# Study Bible Question



## Ravens (Sep 10, 2006)

This is kind of random, but are there any Bibles (study or otherwise, just figured it would probably be the former) of the KJV or NKJV stripe that include the 3FU and Westminster Standards in the back? I know the NIV has one, and maybe the ESV... but are there any available with a KJV or NKJV translation? 

Or does any Reformed website publish a Bible-sized "insert" or something that you could tape into a Bible you own?

Just curious.


----------



## Ivan (Sep 10, 2006)

> _Originally posted by Mudandstars_
> This is kind of random, but are there any Bibles (study or otherwise, just figured it would probably be the former) of the KJV or NKJV stripe that include the 3FU and Westminster Standards in the back? I know the NIV has one, and maybe the ESV... but are there any available with a KJV or NKJV translation?
> 
> Or does any Reformed website publish a Bible-sized "insert" or something that you could tape into a Bible you own?
> ...



This might be what you're looking for:

http://www.amazon.com/exec/obidos/tg/detail/-/0785258523?v=glance


----------



## Ravens (Sep 10, 2006)

Yeah that's definitely an option. Do they make one with the KJV that you know of? Not to have you do my leg-work, I'm just terrible at finding stuff like that.


----------



## Ivan (Sep 10, 2006)

Joshua, 

I don't haven't seen a KJV used with the Reformation Study Bible...sorry.


----------



## beej6 (Sep 11, 2006)

The NKJV study bible referenced above does *not* have the confessions in it.
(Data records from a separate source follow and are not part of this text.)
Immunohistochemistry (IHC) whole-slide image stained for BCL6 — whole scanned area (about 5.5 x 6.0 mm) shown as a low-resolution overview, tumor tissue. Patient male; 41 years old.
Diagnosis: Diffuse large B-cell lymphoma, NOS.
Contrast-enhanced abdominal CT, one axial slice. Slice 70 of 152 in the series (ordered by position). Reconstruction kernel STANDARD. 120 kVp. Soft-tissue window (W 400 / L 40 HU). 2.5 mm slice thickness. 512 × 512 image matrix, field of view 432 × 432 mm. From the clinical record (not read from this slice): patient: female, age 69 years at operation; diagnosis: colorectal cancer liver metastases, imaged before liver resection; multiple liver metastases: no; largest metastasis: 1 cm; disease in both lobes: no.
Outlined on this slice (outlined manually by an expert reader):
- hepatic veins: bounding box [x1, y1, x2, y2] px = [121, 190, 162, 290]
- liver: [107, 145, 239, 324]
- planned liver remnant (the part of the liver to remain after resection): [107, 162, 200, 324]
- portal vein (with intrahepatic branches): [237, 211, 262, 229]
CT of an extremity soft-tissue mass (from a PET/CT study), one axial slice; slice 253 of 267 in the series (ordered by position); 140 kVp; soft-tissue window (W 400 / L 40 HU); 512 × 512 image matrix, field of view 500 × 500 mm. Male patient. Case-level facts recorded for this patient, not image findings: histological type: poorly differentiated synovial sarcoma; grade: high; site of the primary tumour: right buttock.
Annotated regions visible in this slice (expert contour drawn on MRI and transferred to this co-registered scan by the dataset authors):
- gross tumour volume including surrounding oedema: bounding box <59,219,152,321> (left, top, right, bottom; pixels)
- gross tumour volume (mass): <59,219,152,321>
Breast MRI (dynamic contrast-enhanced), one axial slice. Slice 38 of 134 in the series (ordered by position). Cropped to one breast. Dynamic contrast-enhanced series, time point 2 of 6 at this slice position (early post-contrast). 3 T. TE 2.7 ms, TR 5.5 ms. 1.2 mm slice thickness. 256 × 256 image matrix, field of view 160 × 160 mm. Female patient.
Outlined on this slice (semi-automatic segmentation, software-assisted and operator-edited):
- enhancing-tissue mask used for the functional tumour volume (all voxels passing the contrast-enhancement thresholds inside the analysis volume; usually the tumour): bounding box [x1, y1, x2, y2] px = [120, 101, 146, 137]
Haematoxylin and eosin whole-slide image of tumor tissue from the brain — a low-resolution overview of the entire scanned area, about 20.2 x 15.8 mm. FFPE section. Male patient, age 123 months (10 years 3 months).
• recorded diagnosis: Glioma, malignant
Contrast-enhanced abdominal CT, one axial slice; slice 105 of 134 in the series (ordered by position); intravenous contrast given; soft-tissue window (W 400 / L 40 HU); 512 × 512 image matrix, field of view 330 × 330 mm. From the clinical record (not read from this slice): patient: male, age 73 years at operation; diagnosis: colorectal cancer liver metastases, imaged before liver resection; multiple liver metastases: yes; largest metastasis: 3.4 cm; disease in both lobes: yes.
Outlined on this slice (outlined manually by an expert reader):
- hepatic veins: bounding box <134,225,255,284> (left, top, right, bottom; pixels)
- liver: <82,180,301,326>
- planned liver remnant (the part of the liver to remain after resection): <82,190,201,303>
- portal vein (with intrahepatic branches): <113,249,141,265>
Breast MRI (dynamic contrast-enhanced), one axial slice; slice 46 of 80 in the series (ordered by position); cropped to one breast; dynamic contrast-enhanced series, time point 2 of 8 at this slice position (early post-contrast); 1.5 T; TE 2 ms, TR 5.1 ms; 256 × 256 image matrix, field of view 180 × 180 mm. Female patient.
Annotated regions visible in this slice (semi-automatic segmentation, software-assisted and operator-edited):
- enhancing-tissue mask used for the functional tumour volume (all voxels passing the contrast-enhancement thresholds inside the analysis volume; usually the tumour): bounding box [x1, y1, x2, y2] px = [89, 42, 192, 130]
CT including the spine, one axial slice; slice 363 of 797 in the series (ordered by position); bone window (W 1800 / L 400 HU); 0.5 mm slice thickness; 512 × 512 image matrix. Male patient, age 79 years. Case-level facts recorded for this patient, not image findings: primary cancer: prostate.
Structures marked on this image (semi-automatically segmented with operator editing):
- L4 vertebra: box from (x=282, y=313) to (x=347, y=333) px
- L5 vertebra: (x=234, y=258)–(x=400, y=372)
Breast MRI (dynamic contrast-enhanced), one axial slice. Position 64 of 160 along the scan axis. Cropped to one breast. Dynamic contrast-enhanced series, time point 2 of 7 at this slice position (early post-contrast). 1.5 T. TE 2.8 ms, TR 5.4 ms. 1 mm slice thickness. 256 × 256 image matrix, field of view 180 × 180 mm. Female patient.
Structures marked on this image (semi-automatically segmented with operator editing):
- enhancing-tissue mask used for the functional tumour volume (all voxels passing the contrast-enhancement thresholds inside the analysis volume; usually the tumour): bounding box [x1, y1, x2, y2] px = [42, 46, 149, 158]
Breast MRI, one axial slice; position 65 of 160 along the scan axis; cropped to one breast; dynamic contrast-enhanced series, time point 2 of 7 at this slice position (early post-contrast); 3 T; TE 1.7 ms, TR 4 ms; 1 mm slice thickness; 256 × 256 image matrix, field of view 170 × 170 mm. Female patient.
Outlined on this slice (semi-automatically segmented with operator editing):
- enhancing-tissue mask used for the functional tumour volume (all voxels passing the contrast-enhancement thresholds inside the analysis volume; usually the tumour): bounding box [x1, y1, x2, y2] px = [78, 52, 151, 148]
No ESV study bible has them either. As far as I know, only the _Spirit of the Reformation_ (NIV) has the confessions and catechisms.


----------



## larryjf (Sep 11, 2006)

I would recommend getting the KJV Matthew Henry study Bible.
Then get a Bible cover for it with a zipper pouch that you can stick the Westminster Standards into for reference.

KJV Matthew Henry Study Bible

Westminster Standards


----------